Random Feature Regularization

Last update: 07 Jul 2025 12:13
First version: 1 May 2025

Attention conservation notice: A slightly mad idea, written down to get it out of my head, without having worked on it at all.

\[ \DeclareMathOperator*{\argmin}{argmin} \]

Start with ordinary, unpenalized statistical estimation: \[ \hat{\theta} = \argmin_{\theta \in \Theta}{L_n(X_{1:n}, \theta)} \] where $ X_{1:n} $ are our $n$ data points, and $ L_n $ is a loss function, e.g., mean squared error, or normalized negative log-likelihood. Now add a penalty term: \[ \tilde{\theta} = \argmin_{\theta \in \Theta}{\left( L_n(X_{1:n}, \theta) + \lambda \pi(\theta) \right)} \] with $\pi$ being the penalty function and $\lambda$ a factor which says how strong the penalty is (perhaps varying with $n$).

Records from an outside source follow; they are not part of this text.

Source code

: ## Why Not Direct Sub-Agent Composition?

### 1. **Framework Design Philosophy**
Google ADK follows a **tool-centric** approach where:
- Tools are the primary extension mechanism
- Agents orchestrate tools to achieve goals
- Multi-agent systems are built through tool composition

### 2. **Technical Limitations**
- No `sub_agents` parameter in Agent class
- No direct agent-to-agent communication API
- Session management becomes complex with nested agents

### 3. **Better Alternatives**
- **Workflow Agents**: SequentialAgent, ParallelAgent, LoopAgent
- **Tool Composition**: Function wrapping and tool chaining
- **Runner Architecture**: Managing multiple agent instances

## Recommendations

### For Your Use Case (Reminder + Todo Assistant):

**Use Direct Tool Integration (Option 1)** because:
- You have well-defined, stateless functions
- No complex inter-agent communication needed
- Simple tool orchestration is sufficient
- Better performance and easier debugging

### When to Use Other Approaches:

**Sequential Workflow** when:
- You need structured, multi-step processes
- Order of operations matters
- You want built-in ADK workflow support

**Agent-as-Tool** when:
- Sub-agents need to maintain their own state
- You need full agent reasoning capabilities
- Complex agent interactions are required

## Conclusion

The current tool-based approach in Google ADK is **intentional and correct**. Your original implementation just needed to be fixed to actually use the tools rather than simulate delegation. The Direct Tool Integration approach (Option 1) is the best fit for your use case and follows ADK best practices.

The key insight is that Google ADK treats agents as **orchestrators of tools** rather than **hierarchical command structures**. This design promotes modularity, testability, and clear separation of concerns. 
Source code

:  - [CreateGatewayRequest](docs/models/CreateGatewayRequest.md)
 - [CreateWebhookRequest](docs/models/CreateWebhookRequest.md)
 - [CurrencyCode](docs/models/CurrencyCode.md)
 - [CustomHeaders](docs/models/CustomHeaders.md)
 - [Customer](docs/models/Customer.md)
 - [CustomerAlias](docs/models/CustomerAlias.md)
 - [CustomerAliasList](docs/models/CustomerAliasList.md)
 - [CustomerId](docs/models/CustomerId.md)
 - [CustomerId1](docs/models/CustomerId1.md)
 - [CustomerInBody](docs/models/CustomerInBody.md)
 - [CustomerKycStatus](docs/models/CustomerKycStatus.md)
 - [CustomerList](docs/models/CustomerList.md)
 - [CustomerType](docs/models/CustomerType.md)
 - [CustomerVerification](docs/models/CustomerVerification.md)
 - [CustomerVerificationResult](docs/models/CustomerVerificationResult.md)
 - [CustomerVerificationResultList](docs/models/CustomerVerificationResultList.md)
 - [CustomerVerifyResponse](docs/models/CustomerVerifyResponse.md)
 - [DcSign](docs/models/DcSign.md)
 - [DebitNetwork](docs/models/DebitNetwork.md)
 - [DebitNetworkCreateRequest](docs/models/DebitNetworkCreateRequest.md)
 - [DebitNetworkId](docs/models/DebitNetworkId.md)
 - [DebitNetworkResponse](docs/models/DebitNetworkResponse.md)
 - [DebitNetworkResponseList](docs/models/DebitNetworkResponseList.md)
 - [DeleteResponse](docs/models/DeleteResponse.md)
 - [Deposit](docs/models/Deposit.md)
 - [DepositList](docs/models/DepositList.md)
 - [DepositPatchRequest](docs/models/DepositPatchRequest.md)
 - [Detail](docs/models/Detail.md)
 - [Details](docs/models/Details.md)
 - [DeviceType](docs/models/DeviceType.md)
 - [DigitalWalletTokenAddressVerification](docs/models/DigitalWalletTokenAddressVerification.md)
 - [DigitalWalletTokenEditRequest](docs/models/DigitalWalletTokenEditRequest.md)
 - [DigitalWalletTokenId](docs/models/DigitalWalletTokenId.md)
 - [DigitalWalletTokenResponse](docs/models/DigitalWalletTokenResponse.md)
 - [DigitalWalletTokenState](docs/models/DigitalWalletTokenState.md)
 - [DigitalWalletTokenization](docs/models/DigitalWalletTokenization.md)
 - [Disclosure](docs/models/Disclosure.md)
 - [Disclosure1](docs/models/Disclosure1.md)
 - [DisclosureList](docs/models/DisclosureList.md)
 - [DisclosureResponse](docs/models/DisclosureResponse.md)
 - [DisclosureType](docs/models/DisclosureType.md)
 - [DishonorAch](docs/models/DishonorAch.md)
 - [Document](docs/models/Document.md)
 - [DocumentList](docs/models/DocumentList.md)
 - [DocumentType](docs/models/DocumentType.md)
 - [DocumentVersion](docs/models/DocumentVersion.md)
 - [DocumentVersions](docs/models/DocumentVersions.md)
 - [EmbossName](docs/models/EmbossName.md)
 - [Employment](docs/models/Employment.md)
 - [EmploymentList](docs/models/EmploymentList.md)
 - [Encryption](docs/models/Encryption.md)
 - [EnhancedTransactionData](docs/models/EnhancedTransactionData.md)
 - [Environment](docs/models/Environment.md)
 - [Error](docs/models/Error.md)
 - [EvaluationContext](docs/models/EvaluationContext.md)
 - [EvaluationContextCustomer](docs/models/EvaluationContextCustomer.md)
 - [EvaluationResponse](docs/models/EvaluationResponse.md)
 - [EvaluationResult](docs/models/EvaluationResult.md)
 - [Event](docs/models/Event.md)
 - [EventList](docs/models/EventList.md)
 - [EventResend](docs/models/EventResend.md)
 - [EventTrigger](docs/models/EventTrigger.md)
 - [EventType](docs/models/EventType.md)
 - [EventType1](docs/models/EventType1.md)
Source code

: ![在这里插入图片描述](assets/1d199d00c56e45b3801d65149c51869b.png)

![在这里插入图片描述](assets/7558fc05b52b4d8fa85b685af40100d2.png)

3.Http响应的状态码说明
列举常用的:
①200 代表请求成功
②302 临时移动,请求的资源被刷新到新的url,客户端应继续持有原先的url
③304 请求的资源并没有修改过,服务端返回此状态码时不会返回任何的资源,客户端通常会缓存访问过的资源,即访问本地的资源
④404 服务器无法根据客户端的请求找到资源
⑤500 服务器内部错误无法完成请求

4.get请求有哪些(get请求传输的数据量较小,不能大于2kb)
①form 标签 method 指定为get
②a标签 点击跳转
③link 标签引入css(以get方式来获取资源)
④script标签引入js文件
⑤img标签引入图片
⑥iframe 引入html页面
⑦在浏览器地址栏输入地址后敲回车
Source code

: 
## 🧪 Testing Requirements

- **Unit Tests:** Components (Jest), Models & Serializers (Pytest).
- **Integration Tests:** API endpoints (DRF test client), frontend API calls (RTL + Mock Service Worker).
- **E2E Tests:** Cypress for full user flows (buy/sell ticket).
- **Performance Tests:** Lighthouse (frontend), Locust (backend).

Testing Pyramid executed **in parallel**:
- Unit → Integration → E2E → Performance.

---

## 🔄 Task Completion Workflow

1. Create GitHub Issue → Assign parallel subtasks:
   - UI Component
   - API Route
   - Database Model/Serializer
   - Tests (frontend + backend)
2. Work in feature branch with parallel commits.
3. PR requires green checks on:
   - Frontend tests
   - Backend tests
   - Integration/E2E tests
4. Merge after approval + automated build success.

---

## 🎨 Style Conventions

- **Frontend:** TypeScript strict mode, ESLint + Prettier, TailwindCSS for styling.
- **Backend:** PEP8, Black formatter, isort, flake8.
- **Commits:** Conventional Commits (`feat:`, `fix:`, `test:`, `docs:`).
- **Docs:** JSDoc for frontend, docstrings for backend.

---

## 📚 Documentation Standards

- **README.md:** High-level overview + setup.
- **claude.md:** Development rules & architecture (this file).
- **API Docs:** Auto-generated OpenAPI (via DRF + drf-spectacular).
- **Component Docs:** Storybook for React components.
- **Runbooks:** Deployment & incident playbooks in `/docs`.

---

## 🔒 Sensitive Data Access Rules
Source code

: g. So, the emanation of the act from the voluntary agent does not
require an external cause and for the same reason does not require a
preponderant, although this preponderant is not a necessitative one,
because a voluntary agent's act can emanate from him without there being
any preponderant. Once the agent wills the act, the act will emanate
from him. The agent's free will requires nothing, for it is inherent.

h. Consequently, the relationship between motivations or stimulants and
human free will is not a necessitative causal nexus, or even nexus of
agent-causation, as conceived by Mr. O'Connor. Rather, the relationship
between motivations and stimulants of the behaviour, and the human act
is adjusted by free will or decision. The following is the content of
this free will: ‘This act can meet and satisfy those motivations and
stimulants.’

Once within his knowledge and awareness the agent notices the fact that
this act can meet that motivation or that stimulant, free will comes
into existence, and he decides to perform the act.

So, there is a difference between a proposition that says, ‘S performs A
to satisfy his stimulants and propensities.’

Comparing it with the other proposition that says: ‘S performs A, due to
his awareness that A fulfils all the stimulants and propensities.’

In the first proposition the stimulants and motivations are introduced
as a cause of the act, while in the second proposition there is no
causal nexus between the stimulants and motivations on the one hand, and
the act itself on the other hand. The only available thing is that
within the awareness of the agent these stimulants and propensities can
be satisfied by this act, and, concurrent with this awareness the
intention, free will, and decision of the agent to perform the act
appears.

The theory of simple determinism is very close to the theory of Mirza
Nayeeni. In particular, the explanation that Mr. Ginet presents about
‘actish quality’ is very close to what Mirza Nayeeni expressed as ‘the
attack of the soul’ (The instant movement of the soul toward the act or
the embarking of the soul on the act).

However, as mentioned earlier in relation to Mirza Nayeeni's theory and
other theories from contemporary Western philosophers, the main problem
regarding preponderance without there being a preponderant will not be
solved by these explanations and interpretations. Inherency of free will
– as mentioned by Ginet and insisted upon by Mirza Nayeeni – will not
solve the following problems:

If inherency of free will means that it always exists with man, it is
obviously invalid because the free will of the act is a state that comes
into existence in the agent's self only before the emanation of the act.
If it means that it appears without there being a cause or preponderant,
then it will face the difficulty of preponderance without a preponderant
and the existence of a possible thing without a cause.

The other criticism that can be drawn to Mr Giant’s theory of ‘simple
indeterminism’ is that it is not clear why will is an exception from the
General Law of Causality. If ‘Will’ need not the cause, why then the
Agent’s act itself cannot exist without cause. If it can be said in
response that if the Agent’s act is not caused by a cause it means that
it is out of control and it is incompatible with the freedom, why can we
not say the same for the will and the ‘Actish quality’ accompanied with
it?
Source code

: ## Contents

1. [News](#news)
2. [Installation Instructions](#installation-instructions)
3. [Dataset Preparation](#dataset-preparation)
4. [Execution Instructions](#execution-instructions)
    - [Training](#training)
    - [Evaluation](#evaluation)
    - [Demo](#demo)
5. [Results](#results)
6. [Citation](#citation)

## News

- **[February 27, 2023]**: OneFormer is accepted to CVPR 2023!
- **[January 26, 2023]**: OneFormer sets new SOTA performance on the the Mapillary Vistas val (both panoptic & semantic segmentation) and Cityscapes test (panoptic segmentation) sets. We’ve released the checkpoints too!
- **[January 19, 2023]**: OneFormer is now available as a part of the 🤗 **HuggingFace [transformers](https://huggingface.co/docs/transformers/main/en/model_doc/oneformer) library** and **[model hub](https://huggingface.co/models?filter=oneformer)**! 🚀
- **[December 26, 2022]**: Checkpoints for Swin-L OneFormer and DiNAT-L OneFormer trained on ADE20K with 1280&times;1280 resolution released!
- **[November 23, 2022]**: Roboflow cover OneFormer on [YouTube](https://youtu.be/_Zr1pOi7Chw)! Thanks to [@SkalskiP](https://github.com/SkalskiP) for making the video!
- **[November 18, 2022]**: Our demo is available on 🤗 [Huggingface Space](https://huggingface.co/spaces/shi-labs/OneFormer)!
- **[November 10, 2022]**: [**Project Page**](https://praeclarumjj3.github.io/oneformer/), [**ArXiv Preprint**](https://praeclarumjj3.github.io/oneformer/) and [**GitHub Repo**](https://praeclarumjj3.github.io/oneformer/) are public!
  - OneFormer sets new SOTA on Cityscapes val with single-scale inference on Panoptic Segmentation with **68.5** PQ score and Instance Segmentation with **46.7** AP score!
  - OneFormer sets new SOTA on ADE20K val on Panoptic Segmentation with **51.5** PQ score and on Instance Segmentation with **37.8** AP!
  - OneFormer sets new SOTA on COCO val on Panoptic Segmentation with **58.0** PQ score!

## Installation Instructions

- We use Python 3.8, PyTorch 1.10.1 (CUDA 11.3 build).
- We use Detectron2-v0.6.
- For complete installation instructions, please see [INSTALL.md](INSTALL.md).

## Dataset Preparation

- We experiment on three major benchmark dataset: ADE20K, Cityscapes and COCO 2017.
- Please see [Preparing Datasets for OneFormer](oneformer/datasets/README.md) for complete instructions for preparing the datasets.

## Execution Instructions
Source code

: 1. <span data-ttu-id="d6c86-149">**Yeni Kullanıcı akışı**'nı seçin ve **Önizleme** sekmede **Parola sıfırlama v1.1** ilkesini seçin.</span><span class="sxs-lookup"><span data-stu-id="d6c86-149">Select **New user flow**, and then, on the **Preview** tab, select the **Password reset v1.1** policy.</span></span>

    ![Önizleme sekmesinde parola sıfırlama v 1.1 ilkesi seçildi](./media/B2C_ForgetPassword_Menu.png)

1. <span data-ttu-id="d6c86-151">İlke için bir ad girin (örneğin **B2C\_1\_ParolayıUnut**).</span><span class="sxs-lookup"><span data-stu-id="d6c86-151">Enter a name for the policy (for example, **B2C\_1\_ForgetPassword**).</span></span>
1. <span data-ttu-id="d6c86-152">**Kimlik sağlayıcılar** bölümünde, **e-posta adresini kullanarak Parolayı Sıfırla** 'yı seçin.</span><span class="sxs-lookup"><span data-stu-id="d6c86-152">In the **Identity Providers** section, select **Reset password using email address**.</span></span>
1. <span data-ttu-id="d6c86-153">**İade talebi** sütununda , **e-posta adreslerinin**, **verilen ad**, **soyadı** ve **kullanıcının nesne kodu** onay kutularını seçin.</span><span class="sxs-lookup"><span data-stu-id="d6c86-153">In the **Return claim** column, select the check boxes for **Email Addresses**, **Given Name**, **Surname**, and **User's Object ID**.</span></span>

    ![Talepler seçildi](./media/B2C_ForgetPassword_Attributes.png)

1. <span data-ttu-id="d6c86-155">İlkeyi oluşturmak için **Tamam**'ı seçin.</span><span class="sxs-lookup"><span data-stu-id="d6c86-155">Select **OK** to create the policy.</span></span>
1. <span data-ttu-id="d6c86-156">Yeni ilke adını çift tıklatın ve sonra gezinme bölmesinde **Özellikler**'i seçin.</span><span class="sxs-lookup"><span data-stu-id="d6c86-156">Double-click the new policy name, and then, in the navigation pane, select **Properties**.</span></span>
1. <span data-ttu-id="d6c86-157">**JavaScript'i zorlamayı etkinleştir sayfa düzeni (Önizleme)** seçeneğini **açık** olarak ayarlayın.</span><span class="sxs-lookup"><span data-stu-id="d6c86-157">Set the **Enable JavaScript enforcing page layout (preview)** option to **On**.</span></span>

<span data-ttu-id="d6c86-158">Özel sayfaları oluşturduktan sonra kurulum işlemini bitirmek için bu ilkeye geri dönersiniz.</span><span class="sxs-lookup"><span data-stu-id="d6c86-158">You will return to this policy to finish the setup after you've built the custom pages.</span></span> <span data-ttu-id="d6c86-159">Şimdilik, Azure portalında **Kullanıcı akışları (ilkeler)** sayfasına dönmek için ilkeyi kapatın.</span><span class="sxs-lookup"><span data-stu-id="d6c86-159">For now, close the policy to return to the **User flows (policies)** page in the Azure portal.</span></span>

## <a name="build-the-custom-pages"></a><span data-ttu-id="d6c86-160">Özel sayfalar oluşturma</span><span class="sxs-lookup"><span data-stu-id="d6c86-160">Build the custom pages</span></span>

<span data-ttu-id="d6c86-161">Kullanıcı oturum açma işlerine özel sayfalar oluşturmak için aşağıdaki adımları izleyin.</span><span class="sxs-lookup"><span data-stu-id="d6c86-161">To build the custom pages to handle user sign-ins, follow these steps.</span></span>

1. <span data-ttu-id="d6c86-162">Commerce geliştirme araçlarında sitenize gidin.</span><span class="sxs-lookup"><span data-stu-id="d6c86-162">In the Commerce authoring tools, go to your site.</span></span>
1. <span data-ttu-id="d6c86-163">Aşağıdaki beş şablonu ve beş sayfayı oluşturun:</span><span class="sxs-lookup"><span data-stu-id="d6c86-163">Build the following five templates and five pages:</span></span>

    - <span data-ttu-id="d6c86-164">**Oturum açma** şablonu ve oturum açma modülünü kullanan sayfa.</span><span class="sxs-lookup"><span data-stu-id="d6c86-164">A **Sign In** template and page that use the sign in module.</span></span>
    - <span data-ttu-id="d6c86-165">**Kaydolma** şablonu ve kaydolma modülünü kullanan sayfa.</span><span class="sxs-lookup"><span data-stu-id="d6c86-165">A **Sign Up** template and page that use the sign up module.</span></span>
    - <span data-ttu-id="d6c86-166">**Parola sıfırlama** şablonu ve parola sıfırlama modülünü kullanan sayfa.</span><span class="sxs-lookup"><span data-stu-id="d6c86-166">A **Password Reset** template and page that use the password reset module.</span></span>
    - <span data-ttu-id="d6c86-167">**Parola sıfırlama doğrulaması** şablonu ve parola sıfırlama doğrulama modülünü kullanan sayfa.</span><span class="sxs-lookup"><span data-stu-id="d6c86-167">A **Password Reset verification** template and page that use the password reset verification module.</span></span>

Adding a penalty term to a statistical model can help it predict better because it stabilizes the estimates: it adds bias (unless you're very lucky) but reduces variance. (Equivalently, a penalty enforces a constraint, only the subset of $\Theta$ where $\pi(\theta) \leq c$ for some $c$ varying with $\lambda$ is feasible ["a fine is a price"], and searching over that constrained set is more stable than searching over the full, unconstrained parameter space.) Ordinarily, the advice is to think carefully about the penalty function $\pi$, because different penalties will encourage different sorts of behavior in your model. I have written papers with such morals myself.

Suppose instead that we draw $\pi$ at random from some distribution over (well-behaved) functions on the parameter space $\Theta$. How much stabilization will we get? How much bias and of what sorts? Say, to be really concrete, that $\Theta = \mathbb{R}^d$ and we sample sine waves on $\Theta$ from a Gaussian distribution of frequencies. (These are perfectly good random feature bases when we do this on the $X$ space.) What would a linear regression with such random-Fourier-feature regularization look like, generically?